Oder aber, wir nehmen das unliebsame Kind an wie
es ist. Wir nehmen die Gesellschaft an wie sie ist. Wir nehmen uns selbst an
wie wir sind. – Nicht ganz perfekt und noch hier und da entwicklungsfähig, aber
im Grunde gar nicht so schlecht. Anstatt immerzu Schuldige zu suchen und
einander zu beschuldigen, könnten wir lernen zu verzeihen und das Positive am
Gegenüber, uns selbst, am Anderen zu sehen. Im besten Fall geben wir damit ein
gutes Vorbild.
Wie das gehen soll? Wenn wir Pegida als Teil von
uns akzeptieren, dann werden wir tief in uns die Angst sehen: vor dem Fremden,
vor der unsicheren Zukunft, vielleicht vor Leiden und Endlichkeit. Wenn wir
versuchen das Positive an dieser Angst zu sehen, können wir erkennen, dass sie
uns schon oft vor Dummheiten geschützt hat.
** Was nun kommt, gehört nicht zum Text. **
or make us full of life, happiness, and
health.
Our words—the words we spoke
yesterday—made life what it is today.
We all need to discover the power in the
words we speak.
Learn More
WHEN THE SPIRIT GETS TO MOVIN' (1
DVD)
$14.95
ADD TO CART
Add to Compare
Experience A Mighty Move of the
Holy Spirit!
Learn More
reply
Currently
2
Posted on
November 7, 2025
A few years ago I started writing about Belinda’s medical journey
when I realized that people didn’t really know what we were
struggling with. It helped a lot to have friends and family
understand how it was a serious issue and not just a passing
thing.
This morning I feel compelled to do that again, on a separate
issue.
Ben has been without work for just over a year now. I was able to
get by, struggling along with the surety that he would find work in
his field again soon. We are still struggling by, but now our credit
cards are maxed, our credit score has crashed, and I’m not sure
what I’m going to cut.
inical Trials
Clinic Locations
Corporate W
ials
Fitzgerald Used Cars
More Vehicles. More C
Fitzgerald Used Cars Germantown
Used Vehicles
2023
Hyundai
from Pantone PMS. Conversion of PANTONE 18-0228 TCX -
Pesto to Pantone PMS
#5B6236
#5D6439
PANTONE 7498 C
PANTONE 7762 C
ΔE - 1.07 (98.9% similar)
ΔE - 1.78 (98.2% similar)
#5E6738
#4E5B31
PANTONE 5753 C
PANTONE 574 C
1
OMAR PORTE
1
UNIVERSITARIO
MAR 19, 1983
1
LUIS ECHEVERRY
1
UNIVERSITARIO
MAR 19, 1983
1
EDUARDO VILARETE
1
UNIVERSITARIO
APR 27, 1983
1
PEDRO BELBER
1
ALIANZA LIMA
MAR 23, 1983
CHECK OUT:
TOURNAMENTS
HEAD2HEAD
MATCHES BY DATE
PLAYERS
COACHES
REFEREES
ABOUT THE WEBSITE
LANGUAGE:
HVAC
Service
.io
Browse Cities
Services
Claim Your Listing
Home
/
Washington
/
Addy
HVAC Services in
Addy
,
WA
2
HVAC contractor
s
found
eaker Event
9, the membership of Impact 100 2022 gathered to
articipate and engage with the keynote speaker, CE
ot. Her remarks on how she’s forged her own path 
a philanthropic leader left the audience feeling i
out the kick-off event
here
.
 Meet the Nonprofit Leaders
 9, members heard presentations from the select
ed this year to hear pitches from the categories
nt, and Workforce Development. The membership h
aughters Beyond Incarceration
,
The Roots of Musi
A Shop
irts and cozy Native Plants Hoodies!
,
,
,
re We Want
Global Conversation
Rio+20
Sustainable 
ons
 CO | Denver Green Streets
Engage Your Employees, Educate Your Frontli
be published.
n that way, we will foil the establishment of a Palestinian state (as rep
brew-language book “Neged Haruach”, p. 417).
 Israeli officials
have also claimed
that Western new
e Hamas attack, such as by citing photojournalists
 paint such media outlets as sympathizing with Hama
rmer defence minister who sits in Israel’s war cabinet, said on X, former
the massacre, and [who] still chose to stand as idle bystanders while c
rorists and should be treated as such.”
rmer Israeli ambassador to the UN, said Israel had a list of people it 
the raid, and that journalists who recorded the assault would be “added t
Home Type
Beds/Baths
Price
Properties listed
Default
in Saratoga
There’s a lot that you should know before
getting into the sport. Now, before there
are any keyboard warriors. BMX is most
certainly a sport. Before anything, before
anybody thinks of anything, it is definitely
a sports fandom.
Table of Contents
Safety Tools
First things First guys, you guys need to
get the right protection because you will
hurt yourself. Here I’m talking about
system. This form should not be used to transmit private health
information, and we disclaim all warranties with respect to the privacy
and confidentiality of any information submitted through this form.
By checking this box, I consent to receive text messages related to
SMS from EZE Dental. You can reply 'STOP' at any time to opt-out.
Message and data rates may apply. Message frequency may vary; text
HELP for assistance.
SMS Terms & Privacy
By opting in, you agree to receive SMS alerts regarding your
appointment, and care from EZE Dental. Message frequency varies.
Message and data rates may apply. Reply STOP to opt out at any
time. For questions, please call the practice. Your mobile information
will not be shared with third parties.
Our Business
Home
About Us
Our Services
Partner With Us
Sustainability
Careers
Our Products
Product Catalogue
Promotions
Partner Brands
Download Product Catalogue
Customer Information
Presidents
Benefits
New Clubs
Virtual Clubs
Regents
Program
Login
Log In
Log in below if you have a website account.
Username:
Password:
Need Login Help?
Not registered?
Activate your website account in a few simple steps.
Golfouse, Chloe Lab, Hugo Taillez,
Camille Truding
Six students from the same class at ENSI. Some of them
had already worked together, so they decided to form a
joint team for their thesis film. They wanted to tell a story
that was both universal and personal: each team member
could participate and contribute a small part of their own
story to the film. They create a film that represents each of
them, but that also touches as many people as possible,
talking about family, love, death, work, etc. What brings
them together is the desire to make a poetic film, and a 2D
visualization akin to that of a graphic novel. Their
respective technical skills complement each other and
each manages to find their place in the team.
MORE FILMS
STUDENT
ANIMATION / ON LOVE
Wir können überlegen, wie viel Raum
wir der Angst geben wollen, wo wir vielleicht zu waghalsig sind oder wo wir uns
Mut machen wollen, um sie zu überwinden.
Hören wir auf zu widersprechen, fangen wir an zuzuhören.
Hören wir auf zu kritisieren, fangen wir an wertzuschätzen. Hören wir auf zu
verstoßen, fangen wir an anzunehmen.